Стройло забасил пренебрежительно в своем "пролетарском стиле":
– А-а-а, говна. У меня вот мочпузырь щас лопнет, пойду отолью.
Он стал пробираться через ноги соседей к выходу. Нина успела шепнуть ему в след: "Милый, простой!" Он обернулся, гаркнул "Кончай!" - потом огрызнулся на недовольных студентов:
– По ногам, говоришь, хожу? А что же, по башкам, что ли вашим ходить?
Стройло вошел в просторную, с высоченным потолком, облицованную кафелем уборную старого университета и увидел стоящего у окна молодого человека в полувоенной одежде, который, возможно, его-то тут и поджидал. Взялся за свое дело. Молодой человек приблизился.
– Стройло, салют!
– Физкульт-привет!– ответствовал Стройло, отряхиваясь.
– Заскочим в партком?– спросил очень положительный молодой человек.
– Айда!– сказал Стройло, завершая диалог полностью в стиле своего поколения.
Комната парткома была по масштабам ничуть не меньше уборной. Народу там в этот час не было, только в глубине у настольной лампы сидел человек средних лет, перебирая бумажки. Царил со стены из богатого багета Владимир Ильич Ульянов (Ленин).
При виде вошедших юношей сидящий встал и пошел навстречу.
– Здравствуйте, товарищ Стройло! Давайте сразу быка за рога. Сколько человек было в последний раз на заседании кружка?
– Девятнадцать, товарищ комиссар, - четко ответил Стройло, отстегнув клапан и вынув бумажку.– Вот список.

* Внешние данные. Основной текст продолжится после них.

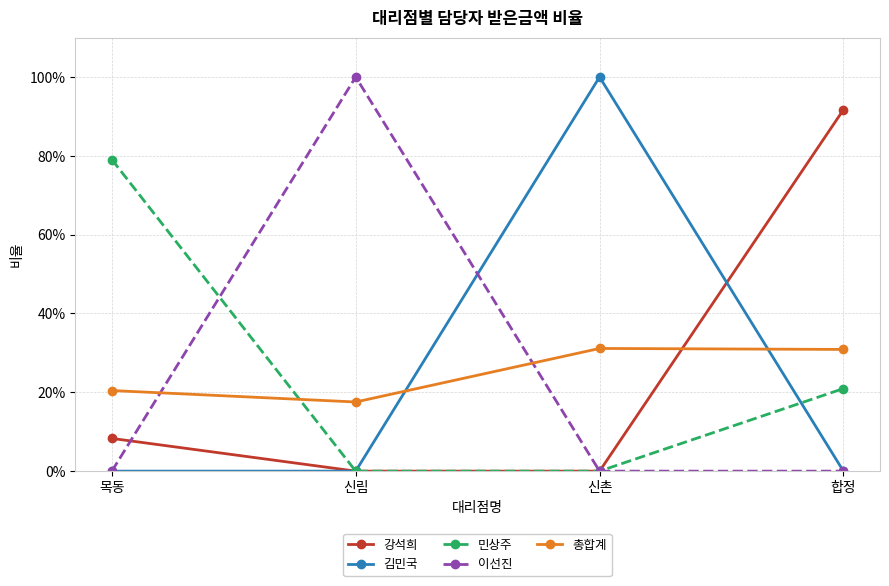

What are all the series names shown in the legend?

강석희, 김민국, 민상주, 이선진, 총합계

Комиссар взял список, прочел несколько фамилий вслух: "Альбов, Брехно, Градова, Галат..." - сунул список в карман и крепко пожал Стройло руку.
– Спасибо, Семен! Большое, очень нужное нам всем дело делаешь!

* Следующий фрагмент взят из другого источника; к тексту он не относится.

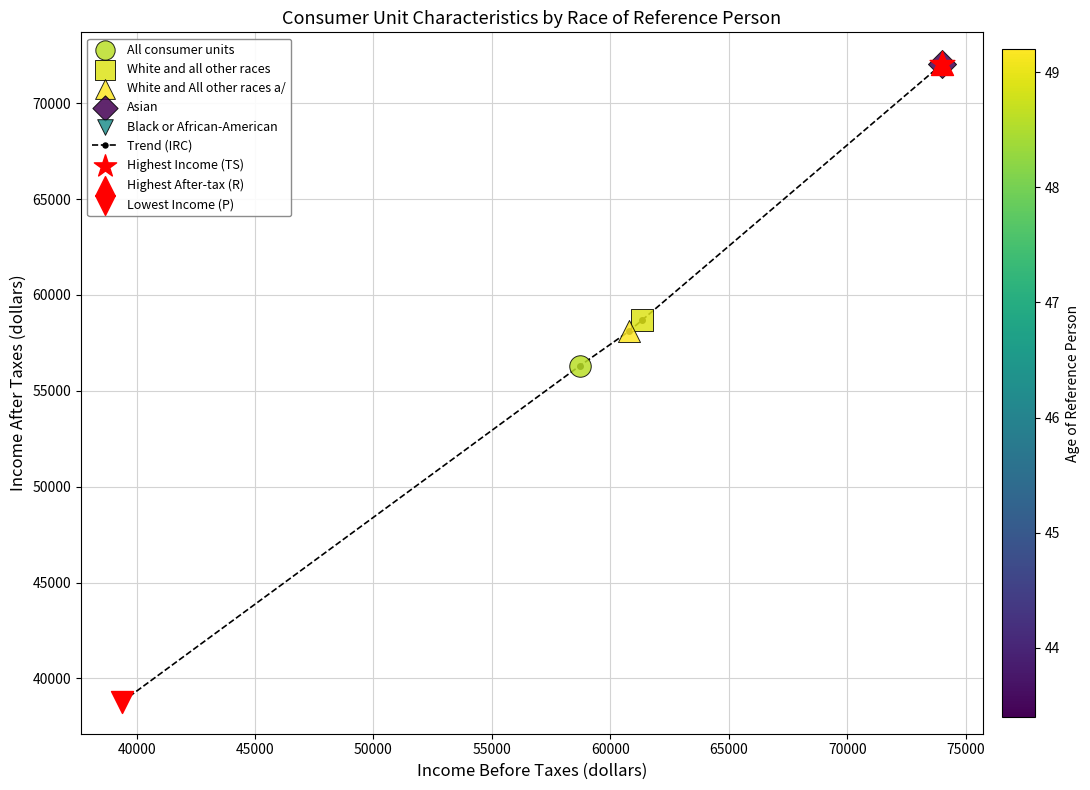

What is the value of the 5th point from the left?

72029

С просиявшей и оттого несколько истуканистой физиономией Стройло вытянулся.
– Служу трудовому народу!
В аудитории тем временем Сергея Третьякова сменил Степан Калистратов - мятая вельветовая блуза, закинутый за спину шарф, непокорная, что называется, "есенинская" шевелюра. Как всегда, было неясно, насколько пьян Степан в данный момент - порядком, основательно или почти "в лоскуты". Так или иначе, он читал с мрачным вдохновением:
Гудки вблизи и в отдаленье.
Земля пустынна и плоска.
Одно лишь вахтенное бденье,
Ни ангельского голоска...
Нам остаются в утешенье
Ночных трактиров откровенья
Да "Арзамасская тоска"...
Нина Градова смотрела на него заворожено. Степан нравился публике, особенно девушкам, пожалуй, даже больше, чем Третьяков. Каждый его стих сопровождался восторженными аплодисментами.
Может быть, единственным человеком в аудитории, кто почти не обращал внимания на поэта, был Савва Китайгородский. Он не отрывал взгляда от задумчивого, будто светящегося изнутри лица Нины. Когда с нею рядом нет "пролетария", она немедленно меняется, вот именно так вот освещается, и именно в этом, в этом, милостивые государи, ее суть!